Jumblatt is such a peculiar figure to be in politics. How can he make any sort of a principled agruement about anything, when his actions are not guided by principles, but by expediency and survival. Even if he decided that Lebanon had to disappear so that he could survive in the Mountain, he would be for that proposition, and has supported that proposition from time to time.
The Cedar Revolution seemed to be a turning point for Jumblatt whereby he would end his roaming about and acrobatic politics, but with this new instability in Syria, he has resumed these old habits of the survivalist. He is not Kamal Jumblatt, as he has often said.

Missing helicopter 17 June 2013, 18:23

The source of Lebanon/s problems is its leaders and its people. The so called leaders have perfected the art of dividing the populace and conquering/dividing the Lebanese pie. Tools used by them are secterian tools, ideology tools, liberation Palestine tools, Zionist ISraeli tools, elections laws etc. etc.
We get busy analyzing their words and cheering their positions while they continue to be busy confiscating our wealth.

Thumb liberty 17 June 2013, 20:38

Well said helicopter.... to add to your point of view, look at Naharnet's sections: business, entertainment, sports, culture, arts, technology. You don't see one comment or opinion posted. All comments are in the political section with the same rhetoric of hate and filth.
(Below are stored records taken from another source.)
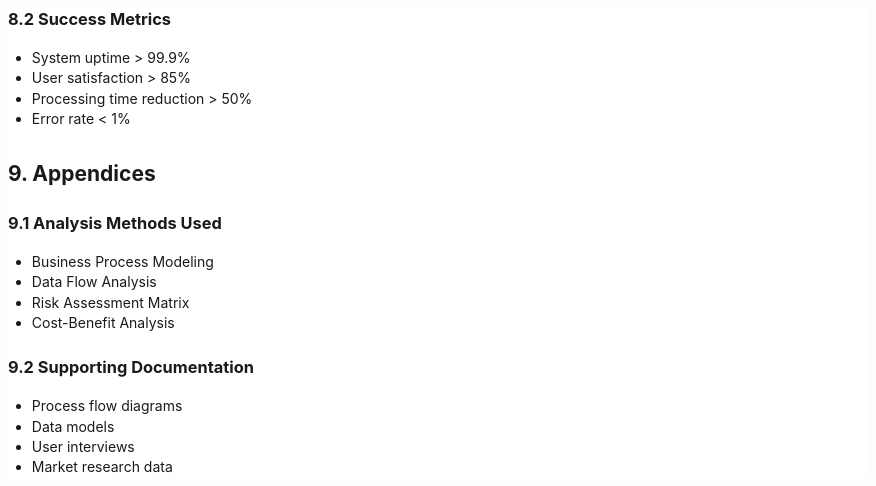 ### 8.2 Success Metrics

-   System uptime > 99.9%
-   User satisfaction > 85%
-   Processing time reduction > 50%
-   Error rate < 1%

## 9. Appendices

### 9.1 Analysis Methods Used

-   Business Process Modeling
-   Data Flow Analysis
-   Risk Assessment Matrix
-   Cost-Benefit Analysis

### 9.2 Supporting Documentation

-   Process flow diagrams
-   Data models
-   User interviews
-   Market research data
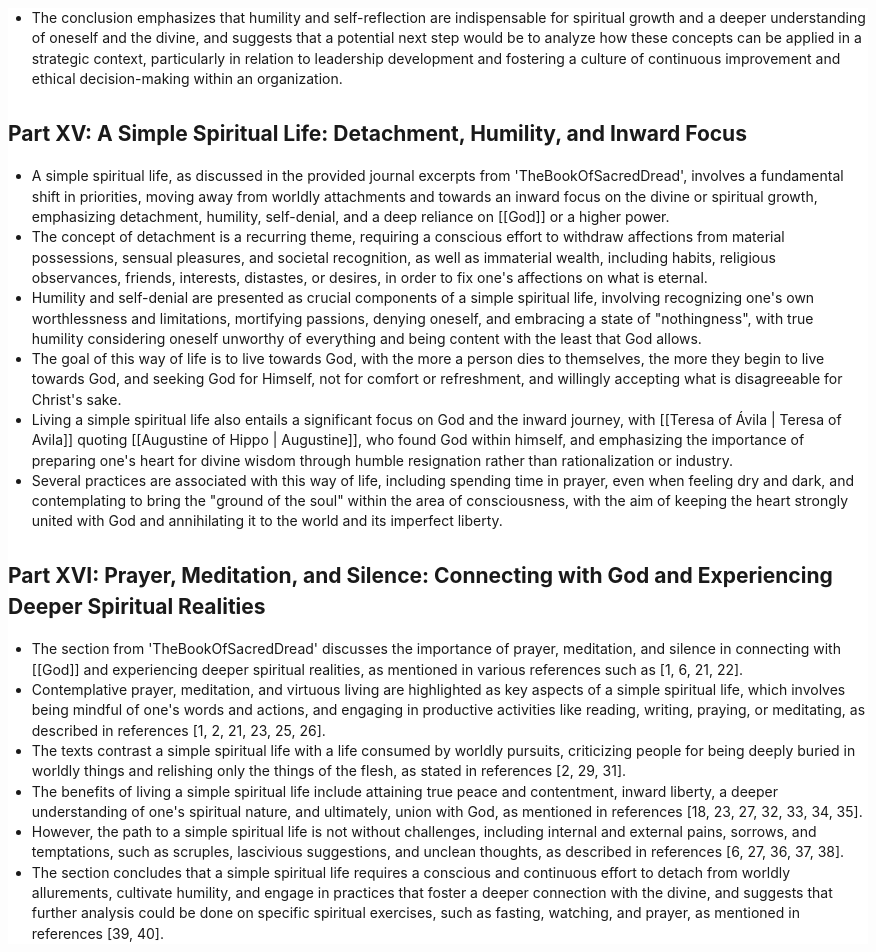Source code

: - The conclusion emphasizes that humility and self-reflection are indispensable for spiritual growth and a deeper understanding of oneself and the divine, and suggests that a potential next step would be to analyze how these concepts can be applied in a strategic context, particularly in relation to leadership development and fostering a culture of continuous improvement and ethical decision-making within an organization.

## Part XV: A Simple Spiritual Life: Detachment, Humility, and Inward Focus
- A simple spiritual life, as discussed in the provided journal excerpts from 'TheBookOfSacredDread', involves a fundamental shift in priorities, moving away from worldly attachments and towards an inward focus on the divine or spiritual growth, emphasizing detachment, humility, self-denial, and a deep reliance on [[God]] or a higher power.
- The concept of detachment is a recurring theme, requiring a conscious effort to withdraw affections from material possessions, sensual pleasures, and societal recognition, as well as immaterial wealth, including habits, religious observances, friends, interests, distastes, or desires, in order to fix one's affections on what is eternal.
- Humility and self-denial are presented as crucial components of a simple spiritual life, involving recognizing one's own worthlessness and limitations, mortifying passions, denying oneself, and embracing a state of "nothingness", with true humility considering oneself unworthy of everything and being content with the least that God allows.
- The goal of this way of life is to live towards God, with the more a person dies to themselves, the more they begin to live towards God, and seeking God for Himself, not for comfort or refreshment, and willingly accepting what is disagreeable for Christ's sake.
- Living a simple spiritual life also entails a significant focus on God and the inward journey, with [[Teresa of Ávila | Teresa of Avila]] quoting [[Augustine of Hippo | Augustine]], who found God within himself, and emphasizing the importance of preparing one's heart for divine wisdom through humble resignation rather than rationalization or industry.
- Several practices are associated with this way of life, including spending time in prayer, even when feeling dry and dark, and contemplating to bring the "ground of the soul" within the area of consciousness, with the aim of keeping the heart strongly united with God and annihilating it to the world and its imperfect liberty.

## Part XVI: Prayer, Meditation, and Silence: Connecting with God and Experiencing Deeper Spiritual Realities
- The section from 'TheBookOfSacredDread' discusses the importance of prayer, meditation, and silence in connecting with [[God]] and experiencing deeper spiritual realities, as mentioned in various references such as [1, 6, 21, 22].
- Contemplative prayer, meditation, and virtuous living are highlighted as key aspects of a simple spiritual life, which involves being mindful of one's words and actions, and engaging in productive activities like reading, writing, praying, or meditating, as described in references [1, 2, 21, 23, 25, 26].
- The texts contrast a simple spiritual life with a life consumed by worldly pursuits, criticizing people for being deeply buried in worldly things and relishing only the things of the flesh, as stated in references [2, 29, 31].
- The benefits of living a simple spiritual life include attaining true peace and contentment, inward liberty, a deeper understanding of one's spiritual nature, and ultimately, union with God, as mentioned in references [18, 23, 27, 32, 33, 34, 35].
- However, the path to a simple spiritual life is not without challenges, including internal and external pains, sorrows, and temptations, such as scruples, lascivious suggestions, and unclean thoughts, as described in references [6, 27, 36, 37, 38].
- The section concludes that a simple spiritual life requires a conscious and continuous effort to detach from worldly allurements, cultivate humility, and engage in practices that foster a deeper connection with the divine, and suggests that further analysis could be done on specific spiritual exercises, such as fasting, watching, and prayer, as mentioned in references [39, 40].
Thumb liberty 17 June 2013, 20:44

I travel, I come back, I lurk, I observe and I post sometimes for the fun of it. Basically, it is the same people posting with nothing new, no solutions, no innovation. The world is passing by and the lebanese are busy hating each other and rooting for their favorite in Syria. Who cares if a guy eats the heart of another in Syria? Africa is full of cannibals. So, we as Lebanese must go and save them? In Mynamar Buddhists are burning moslems alive, so do we need to go there and defend them. In Nigeria, Boka Haram is torching churches, do we go and defend the christians there? We have no sense of citizenship and we don't yet deserve democracy.

Thumb beiruti 17 June 2013, 21:18

@liberty. You have spoken conventional wisdom about Lebanon. Many, maybe 85-90% in the diaspora have come to the same conclusion that you have reached, as well as helicopter in his comment.
The Lebanese are not ready nor do they deserve democracy. Democracy is more than elections. An electorate that demans patronage from its political class should not be surprised, embarrassed, disgusted etc. that they have created a cravenous political class that will do anything to find a money patron and to keep them. This is not how democracy works.
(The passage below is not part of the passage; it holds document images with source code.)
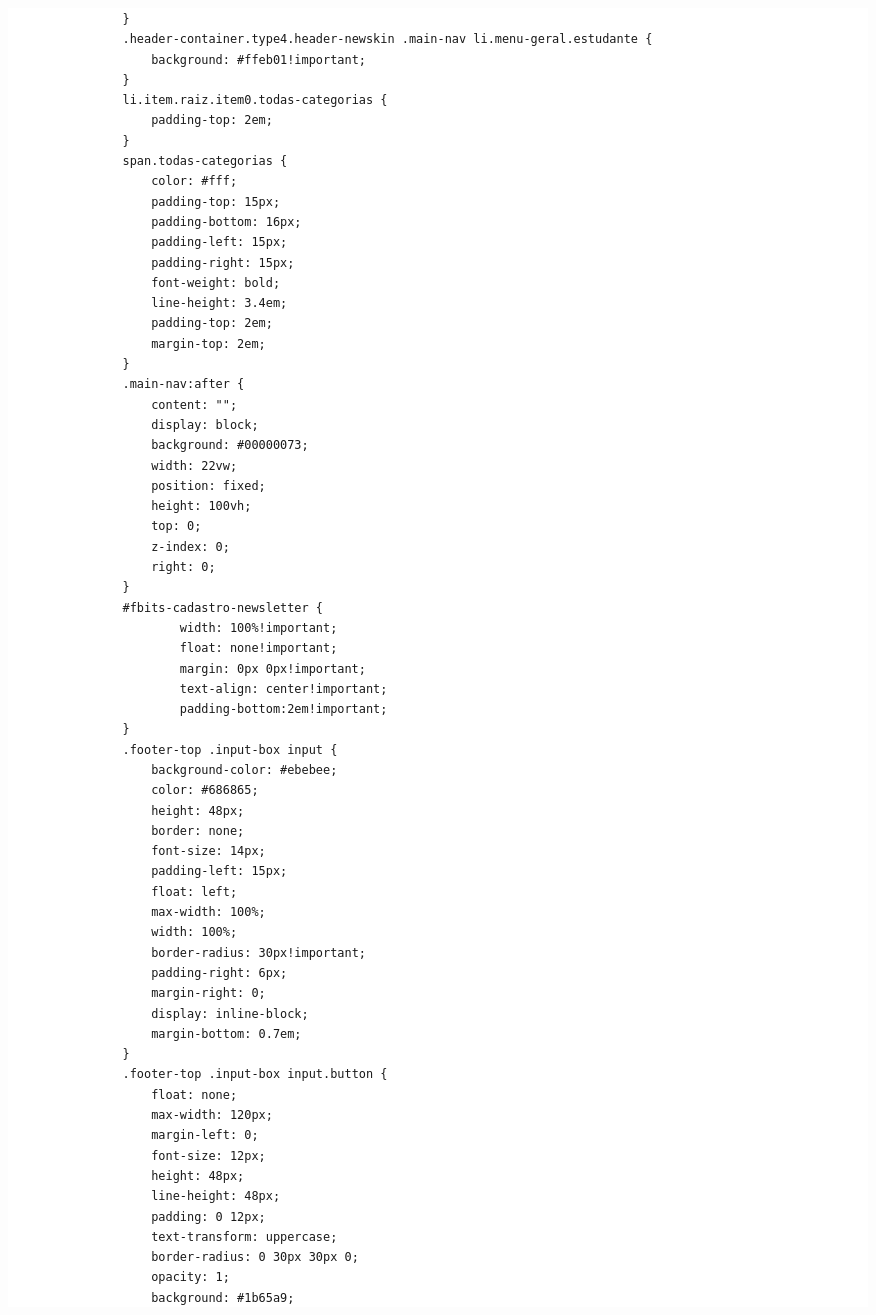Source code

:                     }
                    .header-container.type4.header-newskin .main-nav li.menu-geral.estudante {
                        background: #ffeb01!important;
                    }
                    li.item.raiz.item0.todas-categorias {
                        padding-top: 2em;
                    }
                    span.todas-categorias {
                        color: #fff;
                        padding-top: 15px;
                        padding-bottom: 16px;
                        padding-left: 15px;
                        padding-right: 15px;
                        font-weight: bold;
                        line-height: 3.4em;
                        padding-top: 2em;
                        margin-top: 2em;
                    }
                    .main-nav:after {
                        content: "";
                        display: block;
                        background: #00000073;
                        width: 22vw;
                        position: fixed;
                        height: 100vh;
                        top: 0;
                        z-index: 0;
                        right: 0;
                    }
                    #fbits-cadastro-newsletter {
                            width: 100%!important;
                            float: none!important;
                            margin: 0px 0px!important;
                            text-align: center!important;
                            padding-bottom:2em!important;
                    }
                    .footer-top .input-box input {
                        background-color: #ebebee;
                        color: #686865;
                        height: 48px;
                        border: none;
                        font-size: 14px;
                        padding-left: 15px;
                        float: left;
                        max-width: 100%;
                        width: 100%;
                        border-radius: 30px!important;
                        padding-right: 6px;
                        margin-right: 0;
                        display: inline-block;
                        margin-bottom: 0.7em;
                    }
                    .footer-top .input-box input.button {
                        float: none;
                        max-width: 120px;
                        margin-left: 0;
                        font-size: 12px;
                        height: 48px;
                        line-height: 48px;
                        padding: 0 12px;
                        text-transform: uppercase;
                        border-radius: 0 30px 30px 0;
                        opacity: 1;
                        background: #1b65a9;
Thumb beiruti 17 June 2013, 21:23

Democracy is about elections, but it is also about holding elected officials accountable; it is about holding elected officials as public servants, not the people as servants of the elected official.
As it is now, the Lebanese political leadership has been made servants of those who provide them with patronage money for redistribution to their political followers. In a sense, the Lebanse are following the worst characteristics of the American political class which does the same thing. The American people have a favorable view of the Congress that rates at 12%, 88% have an unfavorable view. In Lebanon, it is the same. But our demands for our politicians is what drives the political classes that we get. We deserve no better than we demand. So Liberty, you are so correct, the Lebanese are not yet ready to be the boss of their own country and future.

Default-user-icon dddd (Guest) 18 June 2013, 08:34

Look at this hypocrite gobelin! once a traitor always a traitor his whole politics stand on following the strongest and thats why he followed Assad for 40years after killing his father! what do u expect of people like this? they only want to rule! and what fusses me is that vermin Joumblat always give lectures and critisizes ohers like here for instance: Jumblat: Aren't We Better Off Forming New Govt. Instead of Waiting for Magical Solution in Syria. As if he was not waiting himself!